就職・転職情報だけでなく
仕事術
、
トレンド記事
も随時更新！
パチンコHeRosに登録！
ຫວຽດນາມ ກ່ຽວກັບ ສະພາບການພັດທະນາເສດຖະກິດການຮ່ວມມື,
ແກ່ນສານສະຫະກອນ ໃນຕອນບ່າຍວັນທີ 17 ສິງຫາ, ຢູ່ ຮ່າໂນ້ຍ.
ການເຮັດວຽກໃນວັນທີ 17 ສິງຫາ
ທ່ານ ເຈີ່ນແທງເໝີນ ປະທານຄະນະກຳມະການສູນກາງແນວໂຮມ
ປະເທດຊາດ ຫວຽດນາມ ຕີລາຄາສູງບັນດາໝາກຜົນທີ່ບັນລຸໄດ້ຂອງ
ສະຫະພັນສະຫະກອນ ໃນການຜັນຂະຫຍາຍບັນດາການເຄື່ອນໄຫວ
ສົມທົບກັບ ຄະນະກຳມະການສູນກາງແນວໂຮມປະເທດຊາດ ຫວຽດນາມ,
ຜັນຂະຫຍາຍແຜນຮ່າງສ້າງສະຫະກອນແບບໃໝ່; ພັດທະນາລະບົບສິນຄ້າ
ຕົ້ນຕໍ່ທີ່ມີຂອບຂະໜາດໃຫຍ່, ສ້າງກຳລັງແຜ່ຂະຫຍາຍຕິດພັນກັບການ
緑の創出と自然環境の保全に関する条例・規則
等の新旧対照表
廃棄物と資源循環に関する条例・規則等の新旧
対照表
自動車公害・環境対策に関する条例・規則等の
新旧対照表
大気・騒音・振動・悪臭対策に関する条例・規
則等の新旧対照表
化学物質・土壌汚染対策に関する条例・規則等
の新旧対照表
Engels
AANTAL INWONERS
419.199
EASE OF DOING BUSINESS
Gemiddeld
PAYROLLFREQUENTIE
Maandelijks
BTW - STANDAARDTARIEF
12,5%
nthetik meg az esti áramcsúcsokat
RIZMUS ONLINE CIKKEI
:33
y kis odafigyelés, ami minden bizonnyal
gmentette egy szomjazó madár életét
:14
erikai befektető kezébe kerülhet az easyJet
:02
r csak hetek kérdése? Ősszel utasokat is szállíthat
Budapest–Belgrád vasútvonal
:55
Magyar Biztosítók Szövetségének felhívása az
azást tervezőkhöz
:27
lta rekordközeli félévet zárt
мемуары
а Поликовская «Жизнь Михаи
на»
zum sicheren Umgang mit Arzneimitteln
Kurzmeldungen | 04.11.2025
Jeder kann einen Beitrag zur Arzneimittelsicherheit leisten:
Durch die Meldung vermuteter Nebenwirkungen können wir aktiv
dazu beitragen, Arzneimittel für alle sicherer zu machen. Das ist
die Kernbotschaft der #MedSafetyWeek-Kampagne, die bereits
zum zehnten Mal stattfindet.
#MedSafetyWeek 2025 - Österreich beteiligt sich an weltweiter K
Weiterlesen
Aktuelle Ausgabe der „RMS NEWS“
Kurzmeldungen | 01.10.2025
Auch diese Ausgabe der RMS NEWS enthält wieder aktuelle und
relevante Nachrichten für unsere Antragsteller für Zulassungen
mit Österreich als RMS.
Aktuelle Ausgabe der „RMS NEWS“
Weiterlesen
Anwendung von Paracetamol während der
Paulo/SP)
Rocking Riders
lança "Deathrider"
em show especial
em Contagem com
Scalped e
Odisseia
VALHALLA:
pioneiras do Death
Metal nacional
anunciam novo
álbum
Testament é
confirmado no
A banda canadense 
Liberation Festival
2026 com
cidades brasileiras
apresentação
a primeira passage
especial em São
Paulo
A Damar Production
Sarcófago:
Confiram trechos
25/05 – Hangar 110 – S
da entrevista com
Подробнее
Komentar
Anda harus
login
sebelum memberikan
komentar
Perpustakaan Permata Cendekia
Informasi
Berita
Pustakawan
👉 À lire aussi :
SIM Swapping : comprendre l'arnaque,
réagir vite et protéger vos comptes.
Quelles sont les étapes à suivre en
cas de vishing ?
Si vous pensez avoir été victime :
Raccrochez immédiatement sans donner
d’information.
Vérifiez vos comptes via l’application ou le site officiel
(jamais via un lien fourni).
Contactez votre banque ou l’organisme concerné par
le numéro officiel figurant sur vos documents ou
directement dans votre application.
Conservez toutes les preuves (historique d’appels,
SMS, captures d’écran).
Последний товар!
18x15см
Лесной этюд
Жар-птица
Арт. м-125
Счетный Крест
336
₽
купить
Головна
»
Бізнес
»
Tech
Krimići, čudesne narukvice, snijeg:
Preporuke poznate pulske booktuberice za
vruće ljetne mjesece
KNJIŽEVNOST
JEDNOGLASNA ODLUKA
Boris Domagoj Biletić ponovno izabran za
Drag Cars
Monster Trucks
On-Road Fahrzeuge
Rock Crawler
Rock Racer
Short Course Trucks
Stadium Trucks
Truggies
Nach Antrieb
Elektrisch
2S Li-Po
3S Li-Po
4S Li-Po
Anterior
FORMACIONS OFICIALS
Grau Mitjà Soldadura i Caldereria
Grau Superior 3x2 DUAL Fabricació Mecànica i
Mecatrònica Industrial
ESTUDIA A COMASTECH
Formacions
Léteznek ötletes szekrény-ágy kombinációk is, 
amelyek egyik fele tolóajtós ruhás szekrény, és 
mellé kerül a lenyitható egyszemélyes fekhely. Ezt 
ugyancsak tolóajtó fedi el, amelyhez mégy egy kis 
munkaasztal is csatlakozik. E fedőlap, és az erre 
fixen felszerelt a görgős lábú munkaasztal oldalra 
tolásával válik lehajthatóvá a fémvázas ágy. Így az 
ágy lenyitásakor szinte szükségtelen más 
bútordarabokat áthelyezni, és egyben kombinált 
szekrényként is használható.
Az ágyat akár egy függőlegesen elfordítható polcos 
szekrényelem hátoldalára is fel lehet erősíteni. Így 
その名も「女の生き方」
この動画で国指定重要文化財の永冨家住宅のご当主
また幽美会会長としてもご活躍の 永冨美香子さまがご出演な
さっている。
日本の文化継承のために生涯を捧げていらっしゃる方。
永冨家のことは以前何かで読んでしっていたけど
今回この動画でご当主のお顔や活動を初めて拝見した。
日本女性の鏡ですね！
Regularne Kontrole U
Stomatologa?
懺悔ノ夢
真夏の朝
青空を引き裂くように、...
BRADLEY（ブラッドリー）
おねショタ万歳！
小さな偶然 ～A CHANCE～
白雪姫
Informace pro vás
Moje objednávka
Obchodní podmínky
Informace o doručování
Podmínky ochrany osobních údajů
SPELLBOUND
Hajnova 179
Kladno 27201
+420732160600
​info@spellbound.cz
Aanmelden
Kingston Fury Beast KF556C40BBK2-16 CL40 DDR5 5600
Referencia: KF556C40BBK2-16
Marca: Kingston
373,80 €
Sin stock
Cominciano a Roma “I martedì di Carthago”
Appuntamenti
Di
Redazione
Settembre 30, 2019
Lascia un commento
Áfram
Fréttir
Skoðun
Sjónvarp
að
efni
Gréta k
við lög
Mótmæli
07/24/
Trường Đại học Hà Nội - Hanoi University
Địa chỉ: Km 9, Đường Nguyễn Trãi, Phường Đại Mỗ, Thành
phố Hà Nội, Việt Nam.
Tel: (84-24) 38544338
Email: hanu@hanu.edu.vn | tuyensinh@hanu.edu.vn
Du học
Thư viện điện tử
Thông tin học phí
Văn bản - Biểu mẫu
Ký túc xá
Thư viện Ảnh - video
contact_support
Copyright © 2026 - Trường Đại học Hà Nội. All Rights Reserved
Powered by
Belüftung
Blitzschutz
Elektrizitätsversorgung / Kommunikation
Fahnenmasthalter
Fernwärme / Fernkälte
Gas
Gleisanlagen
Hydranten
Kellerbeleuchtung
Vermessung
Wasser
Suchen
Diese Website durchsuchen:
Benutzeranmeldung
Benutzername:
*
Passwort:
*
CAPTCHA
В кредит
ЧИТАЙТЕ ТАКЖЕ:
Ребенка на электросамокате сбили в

TASK DESCRIPTION.
The expected answer is an exact copy of the lines above, beginning at the line with "BTW - STANDAARDTARIEF" and ending at the line with "die Kernbotschaft der", with both ends in.

THE COMPLETED TASK.
BTW - STANDAARDTARIEF
12,5%
nthetik meg az esti áramcsúcsokat
RIZMUS ONLINE CIKKEI
:33
y kis odafigyelés, ami minden bizonnyal
gmentette egy szomjazó madár életét
:14
erikai befektető kezébe kerülhet az easyJet
:02
r csak hetek kérdése? Ősszel utasokat is szállíthat
Budapest–Belgrád vasútvonal
:55
Magyar Biztosítók Szövetségének felhívása az
azást tervezőkhöz
:27
lta rekordközeli félévet zárt
мемуары
а Поликовская «Жизнь Михаи
на»
zum sicheren Umgang mit Arzneimitteln
Kurzmeldungen | 04.11.2025
Jeder kann einen Beitrag zur Arzneimittelsicherheit leisten:
Durch die Meldung vermuteter Nebenwirkungen können wir aktiv
dazu beitragen, Arzneimittel für alle sicherer zu machen. Das ist
die Kernbotschaft der #MedSafetyWeek-Kampagne, die bereits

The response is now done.